Vidas em curso horizontal e antagônico
Buscando a colisão.
Dois próximos.
Convivência diária.
Mesmo universo.
Vidas em curso horizontal e antagônico
Buscando o afastamento.
Dois quereres.
Querer distante, ficar próximo.
Querer próximo, ficar distante.
Uma difícil compreensão consciente
Do inconsciente.
Uma impossível compreensão inconsciente
Do consciente.
Artimanhas do infinito.

sexta-feira, 9 de março de 2012

COMETA

Em meio a festa
Tirou a fantasia e
Cobriu-se com o véu disfarçado
De lugar comum.
Aos poucos andou até o centro
Sem ser notada.
Os egos esfuziantes nunca permitiriam
Tamanha invasão.
Ficou alguns instantes imóvel, em dúvida.
Concluiu ser possível.
Em movimentos fora do compasso
Iniciou a dança.
Quanto mais intensidade impunha ao ritmo
Mais olhares atraía
Fazendo com que crescesse
O seu brilho interior.
A inveja presente
Deu-se conta do inevitável.
Tratou de retirar-se de mansinho.
Percebendo a saída daquela que ainda a intimidava,
Desnudou-se sem receios e,
Quando julgou-se detentora
De todos olhares de espanto,
Acendeu como uma tocha
Lançando-se ao ar, incandescente
Levando presos atrás de si,
No rastro luminoso,
Aqueles que já havia aprisionado
No seu louco devaneio hipnótico para todo o sempre.
Unidos, rasgaram a imensa escuridão da noite
Pondo em dúvida os mais renomados astrônomos.
Acabou-se, contrariada, ao clarear do sol.
Enquanto aguardava o próximo entardecer, pensava:
Um dia ainda teria que encontrar uma solução para
Não sucumbir perante tão irritante brilho...
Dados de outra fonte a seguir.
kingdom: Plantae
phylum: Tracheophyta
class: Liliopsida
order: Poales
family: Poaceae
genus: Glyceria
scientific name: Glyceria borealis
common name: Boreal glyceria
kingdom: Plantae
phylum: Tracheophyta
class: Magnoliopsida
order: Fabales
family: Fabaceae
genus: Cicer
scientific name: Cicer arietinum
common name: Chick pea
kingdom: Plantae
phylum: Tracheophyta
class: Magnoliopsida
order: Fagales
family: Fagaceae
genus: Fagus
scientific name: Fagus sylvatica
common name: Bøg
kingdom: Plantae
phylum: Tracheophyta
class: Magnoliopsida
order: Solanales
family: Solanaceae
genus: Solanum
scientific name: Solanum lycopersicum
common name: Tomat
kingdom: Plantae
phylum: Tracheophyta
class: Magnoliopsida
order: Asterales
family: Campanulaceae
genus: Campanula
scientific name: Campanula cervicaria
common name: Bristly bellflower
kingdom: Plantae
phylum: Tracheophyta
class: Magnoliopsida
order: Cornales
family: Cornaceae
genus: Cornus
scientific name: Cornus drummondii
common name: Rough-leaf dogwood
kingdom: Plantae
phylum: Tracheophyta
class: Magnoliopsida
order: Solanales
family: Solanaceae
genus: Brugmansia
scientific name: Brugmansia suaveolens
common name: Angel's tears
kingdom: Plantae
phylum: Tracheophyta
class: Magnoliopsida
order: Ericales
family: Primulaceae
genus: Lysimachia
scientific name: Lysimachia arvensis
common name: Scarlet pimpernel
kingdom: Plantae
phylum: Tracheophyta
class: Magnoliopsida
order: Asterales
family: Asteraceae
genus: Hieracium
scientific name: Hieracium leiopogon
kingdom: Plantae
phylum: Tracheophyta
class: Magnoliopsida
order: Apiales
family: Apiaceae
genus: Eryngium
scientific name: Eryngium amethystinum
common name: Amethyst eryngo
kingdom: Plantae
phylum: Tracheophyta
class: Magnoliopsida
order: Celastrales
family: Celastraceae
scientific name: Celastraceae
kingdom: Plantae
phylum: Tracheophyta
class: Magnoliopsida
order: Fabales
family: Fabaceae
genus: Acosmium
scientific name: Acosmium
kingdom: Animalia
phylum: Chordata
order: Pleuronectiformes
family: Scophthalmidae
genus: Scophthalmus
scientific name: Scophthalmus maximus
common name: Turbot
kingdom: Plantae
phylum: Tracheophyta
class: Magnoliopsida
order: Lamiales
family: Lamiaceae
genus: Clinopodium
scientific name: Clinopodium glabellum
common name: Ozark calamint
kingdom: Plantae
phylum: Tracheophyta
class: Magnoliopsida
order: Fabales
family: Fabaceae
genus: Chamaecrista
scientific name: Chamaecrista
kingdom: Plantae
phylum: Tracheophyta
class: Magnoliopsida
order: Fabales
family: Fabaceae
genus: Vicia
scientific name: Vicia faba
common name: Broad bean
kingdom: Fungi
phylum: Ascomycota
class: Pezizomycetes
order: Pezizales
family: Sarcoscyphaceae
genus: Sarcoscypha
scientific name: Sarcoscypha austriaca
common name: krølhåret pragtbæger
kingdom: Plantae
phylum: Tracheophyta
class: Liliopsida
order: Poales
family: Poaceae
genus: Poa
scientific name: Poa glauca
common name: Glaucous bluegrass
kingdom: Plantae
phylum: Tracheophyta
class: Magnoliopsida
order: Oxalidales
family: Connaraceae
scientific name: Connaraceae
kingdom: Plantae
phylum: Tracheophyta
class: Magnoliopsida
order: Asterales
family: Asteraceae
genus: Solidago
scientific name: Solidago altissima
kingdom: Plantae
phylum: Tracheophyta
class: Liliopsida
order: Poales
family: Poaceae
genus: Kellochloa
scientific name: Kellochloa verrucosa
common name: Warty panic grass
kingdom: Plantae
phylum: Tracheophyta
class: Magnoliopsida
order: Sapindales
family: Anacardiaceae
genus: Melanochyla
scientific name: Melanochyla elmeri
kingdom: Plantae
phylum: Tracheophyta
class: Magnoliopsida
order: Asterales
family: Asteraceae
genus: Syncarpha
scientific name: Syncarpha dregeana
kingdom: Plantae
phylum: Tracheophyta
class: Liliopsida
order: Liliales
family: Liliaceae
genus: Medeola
quinta-feira, 8 de março de 2012

MULHERES (reedição)

A mulher de quinze está ansiosa para que a vida comece
Logo, logo entra nos vinte, certa que tudo sabe e plena de independência
Mentirosa ela.
Medos, inseguranças e dúvidas a atordoam.
Tem que ser boa em tudo que se apresenta
Boa aluna, boa profissional, boa de cama...
É praticamente onipotente
Treme por dentro, sempre querendo agradar a todos
E com ar de desdém e enfado de quem está agindo com a maior naturalidade
Joga somente para a torcida
Entra nos trinta,
Situação começa a melhorar
A ansiedade ainda existe, mas está mais atenuada
Já se colocou em alguns pontos da vida
Começa a ganhar território
Com o terreno tranquilo parte para o autoconhecimento
Ainda joga para a torcida, mas começa a perceber que o jogo também é dela
Assim começa a prestar mais atenção aos seus próprios lances
Buscando objetivos cada vez mais próprios
Mulher de quarenta
Delícia.
Sabe o que quer, como quer, onde quer
Com quem quer, de que forma quer, a que horas quer
Já entendeu, há muito, que o jogo é só seu, para o seu prazer
Torcida? Se não gostar que vá embora, não se importa
Quer vencer o jogo somente para o seu deleite
E vence.
Santa maturidade!



ADORO SER ESTE ENTE QUE CHORA, RI, SURTA, AMPARA, AMA, GUARDA, OLHA, TRABALHA, VIVE, SONHA, BRINCA, SOFRE, CAI, LEVANTA, BRIGA, ENFRENTA, CRIA, PARI, REALIZA, OU FAZ TUDO ISSO AO MESMO TEMPO SEM DESCER DO SALTO ALTO!
PARABÉNS PARA TODAS NÓS PELO NOSSO DIA! A GENTE MERECE!
BEIJOS
GISA

quarta-feira, 7 de março de 2012

IMPOTÊNCIA

O grito nasceu do ponto mais profundo do seu estômago e precipitou-se pela boca, formando, de imediato, a gélida ponte de onde pendiam estalactites. A noite apagou suas estrelas e ocultou a lua. O breu completo da volta impedia movimentos bruscos. Tateando, encontrou o início da passarela gelada. Tentou um pé, depois o outro. Escorregou, caiu e levantou. Imaginava a distância que teria que percorrer, as dificuldades pelas quais iria passar, o medo que tinha de enfrentar. Voltou. Sentou-se lívida e aconchegou-se na covardia que a esperava de braços abertos para devorá-la pouco a pouco a partir dos longos cabelos. Impotentente, deixou-se ficar e sucumbir. Quando o dia despertou nada mais existia. Nem grito, nem ponte, nem covardia, nem ela...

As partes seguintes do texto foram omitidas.